Ms McConville: I think distinguished
science can form the foundation, the bedrock, for the work that
will follow. I think those maternal mortality figures, in particular,
the data is very important. We hear over and over again, a woman
has been buried in the garden and not even counted, and that has
been one of the problems when work has begun on so-called Safe
Motherhood. One of the first things that happens is the counting
starts and then the figures look bad, they look work worse, and
it does not look like a good return on the investment, but once
those figures are in place, things can move. Jeremy Shiffman,
who has done some leading work on advocacy, has worked out some
of the key issues in how advocacy has changed issues around the
world. For instance, in Guatemala a reproductive age mortality
survey was one of the major factors in moving things forward in
that country, so I think data can be tremendously important. I
will give you a slightly different perspective. One of our leading
advocates in Africa, working within her own country, a senior
figure in the government said to her, "What is all this fuss
about? Here we have one woman crying. A few women are dying and
one woman is making a fuss." That is the response she got
at her own government level. Women are up against that all the
time. I have worked as a journalist in developing countries. It
is very hard sometimes to find a space in which women can make
themselves heard. You find yourselves crowded out by men, very
often. Women face a lot of barriers and they may not feel safe
to express themselves. If you have a leading figure in a movement
like the White Ribbon Alliance who is seen on TV, as our co-ordinator
from India, Aparajita Gogoi she was on the stage at the
Clinton Global Initiative that is an amazing role model
for other women in India. I think there is a matter of solidarity
there and a matter of leadership that can inspire and give courage
to other women, but we need these things together. It is not either/or.

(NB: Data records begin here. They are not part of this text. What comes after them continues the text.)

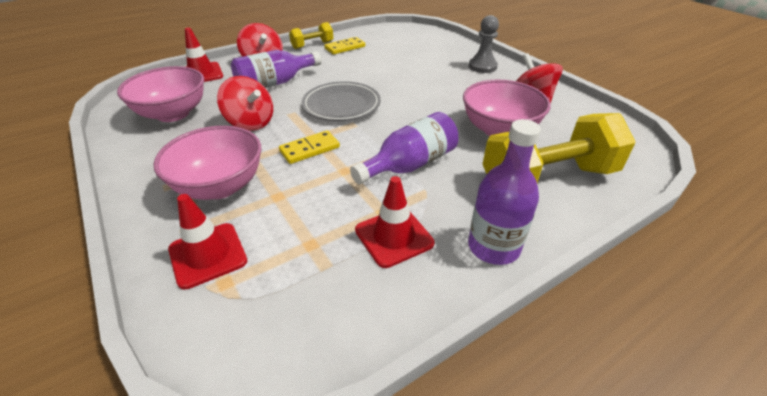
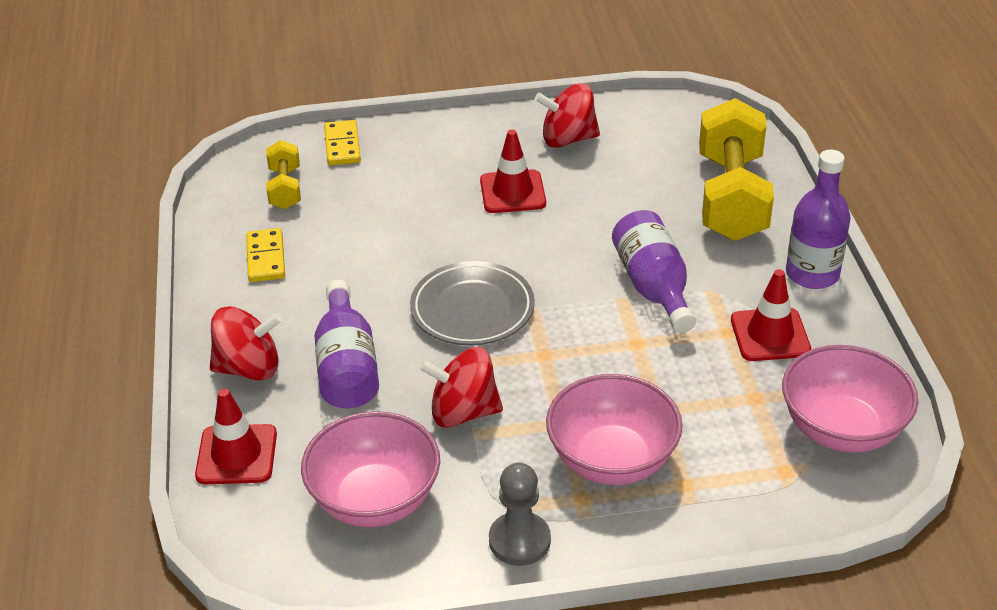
camera: 65 degrees left, 0 degrees up
(208, 255) = (737, 481): red traffic cone -> red traffic cone (512, 192)
(250, 123) = (463, 412): red spinning top -> red spinning top turned 150 degrees counterclockwise
(309, 149) = (571, 364): yellow domino -> yellow domino (342, 145)
(312, 45) = (221, 294): yellow dumbbell -> yellow dumbbell (285, 188)
(482, 66) = (449, 142): grey pawn -> grey pawn (519, 540)
(499, 130) = (621, 193): pink bowl -> pink bowl (841, 429)

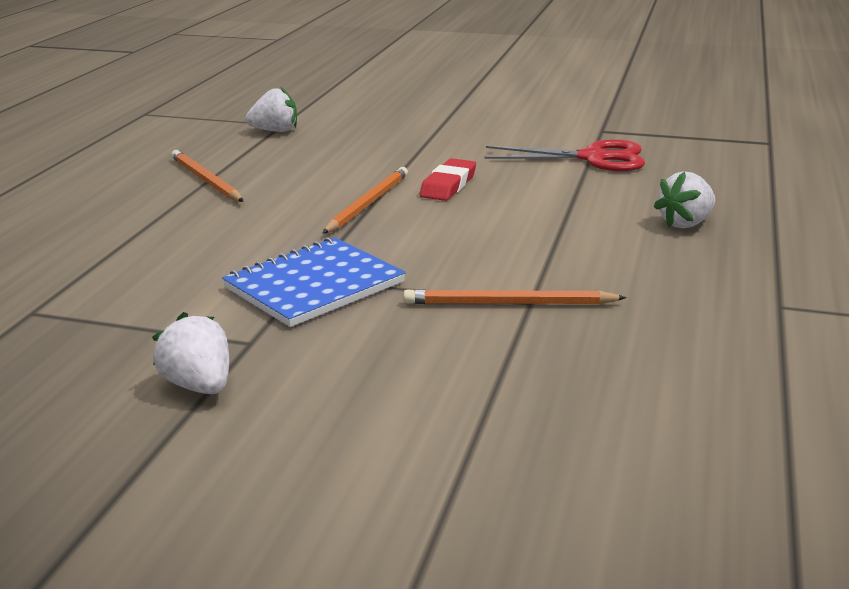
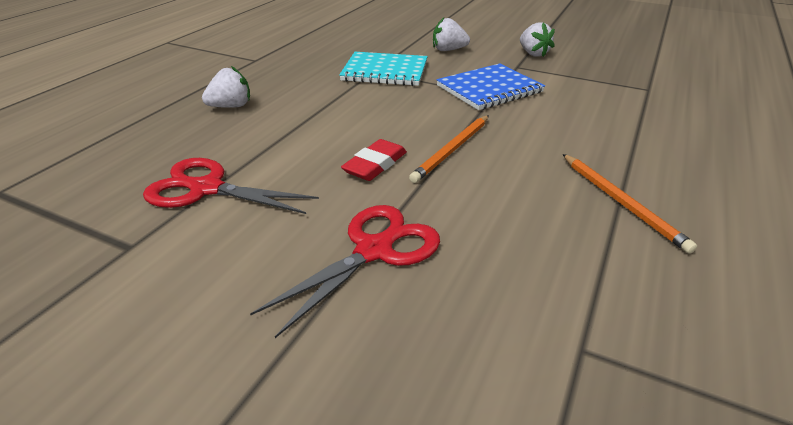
camera: 170 degrees left, 10 degrees up
(275, 131) = (585, 321): white strawberry -> white strawberry (448, 50)
(420, 142) = (374, 250): none -> red scissors
(508, 303) = (385, 71): orange pencil -> turquoise notebook

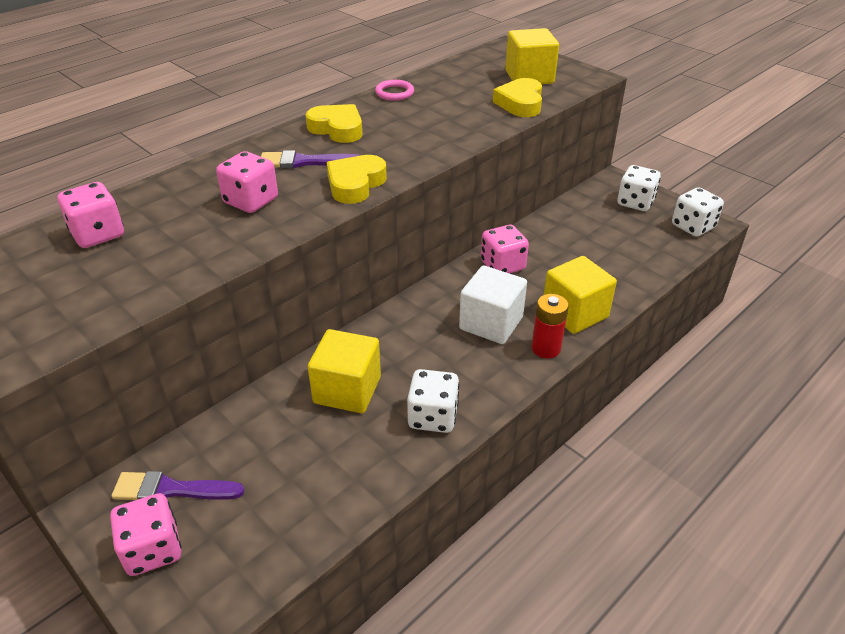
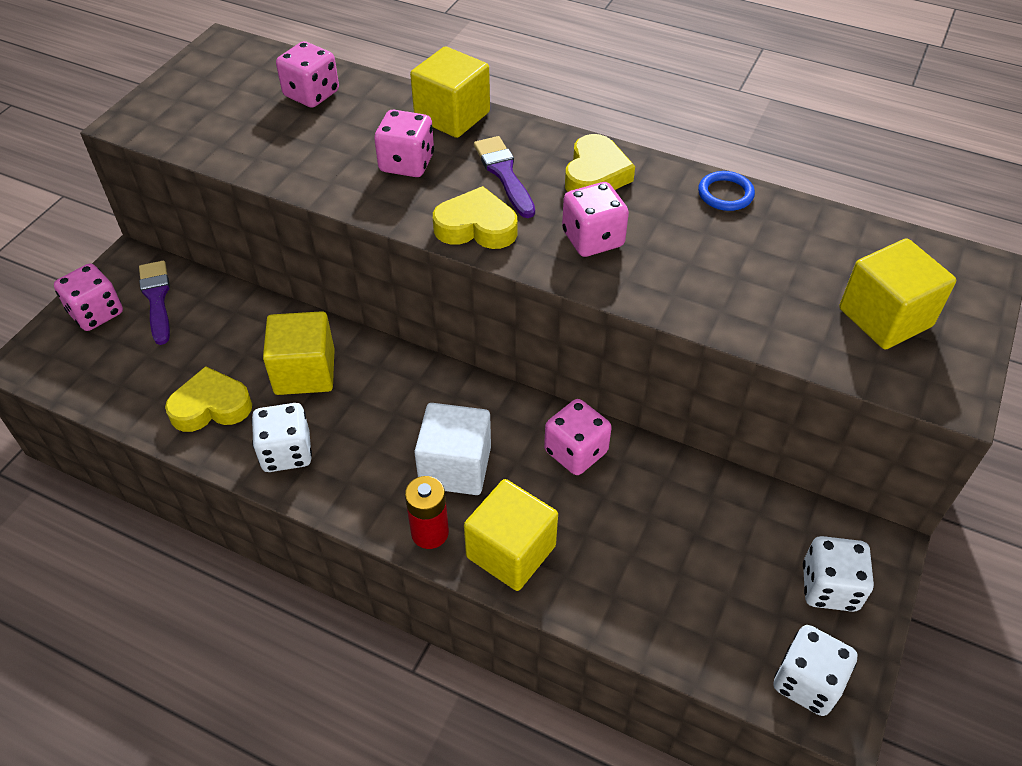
camera: 70 degrees right, 10 degrees up
(210, 170) = (452, 116): none -> yellow cube
(394, 93) = (725, 194): pink ring -> blue ring
(403, 143) = (592, 239): none -> pink dice
(520, 103) = (785, 326): yellow heart -> yellow heart (211, 406)

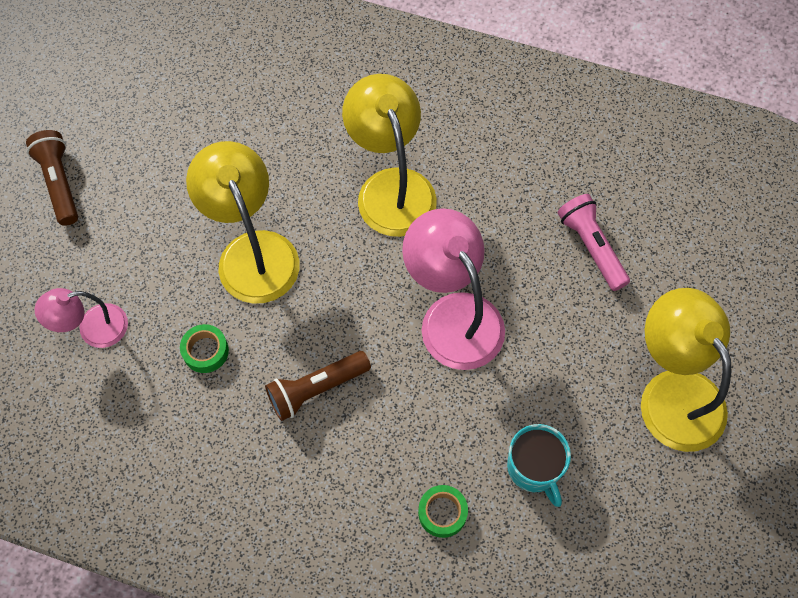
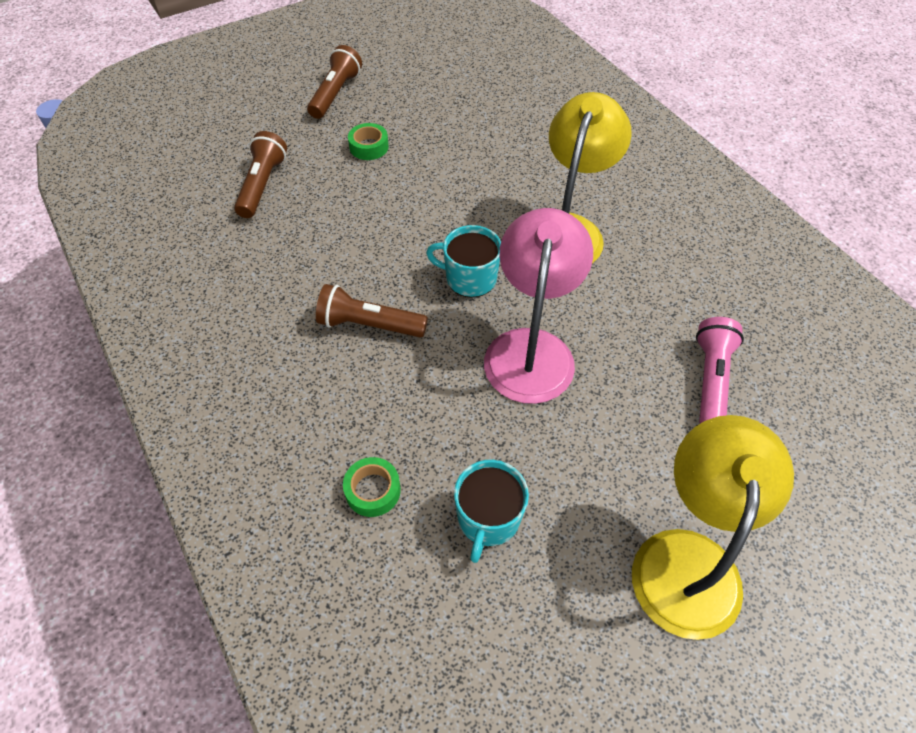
camera: 40 degrees right, 10 degrees down
(93, 329) = (262, 185): pink lamp -> brown flashlight
(205, 351) = (318, 246): green tape -> green tape (369, 147)
(252, 252) = (418, 206): yellow lamp -> none
(355, 289) = (469, 278): none -> turquoise mug

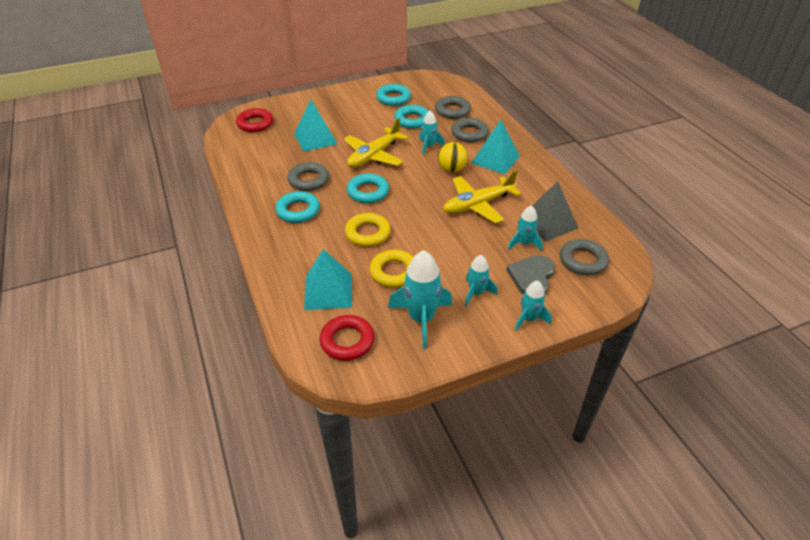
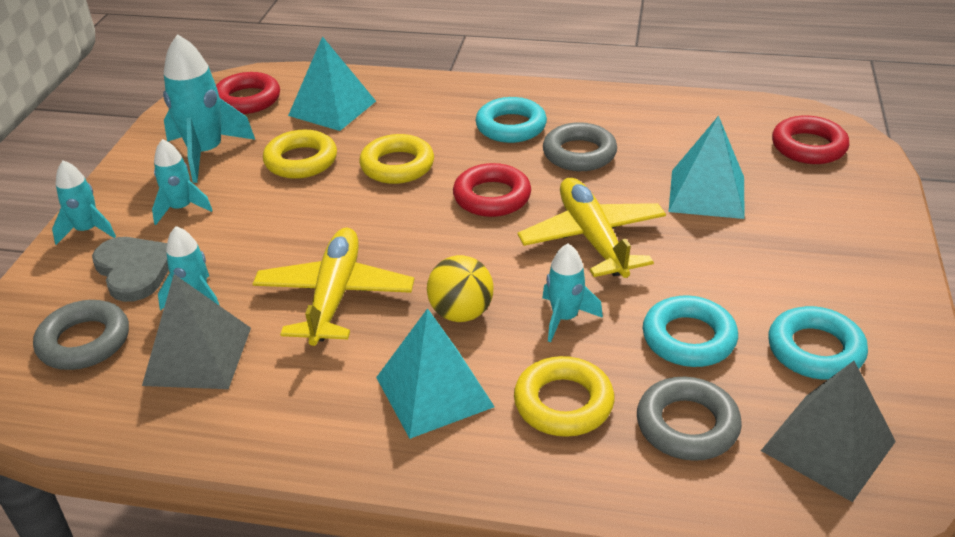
camera: 125 degrees right, 5 degrees down
(368, 192) = (492, 197): turquoise ring -> red ring
(434, 89) = (828, 446): none -> grey pyramid
(469, 133) = (563, 403): grey ring -> yellow ring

Mr Horton: May I be allowed to
add one very brief codicil. I want to be very clear what we mean
by science. By science I do not mean stuff that goes on in the
lab or even clinical trials. Monitoring and evaluation of what
governments are doing, creating league tables. Are governments
investing in health? Are they meeting the Abuja Declaration? What
are the financial flows? How are they using that? That is the
sort of science I mean.
Q138 John Bercow: It is output driven.
Mr Horton: Yes, and that is the
kind of accountability mechanism that the scientific community
can provide. There is nothing more worrying to a minister than
being held up as not meeting some international norm. I do not
say it is about shaming, but it is about naming, and in a very
public sense, and that can make a difference.
Q139 Chairman: Is The Lancet
a campaigning scientific journal?
Mr Horton: I jolly well hope so.
It was founded in 1823 by somebody who was a campaigning doctor
at the time and he became a Member of Parliament in the end and
fought for the coroners' courts in the UK and for public health
and sanitation law. I think what The Lancet is trying to
do now is reinvent itself in a global setting.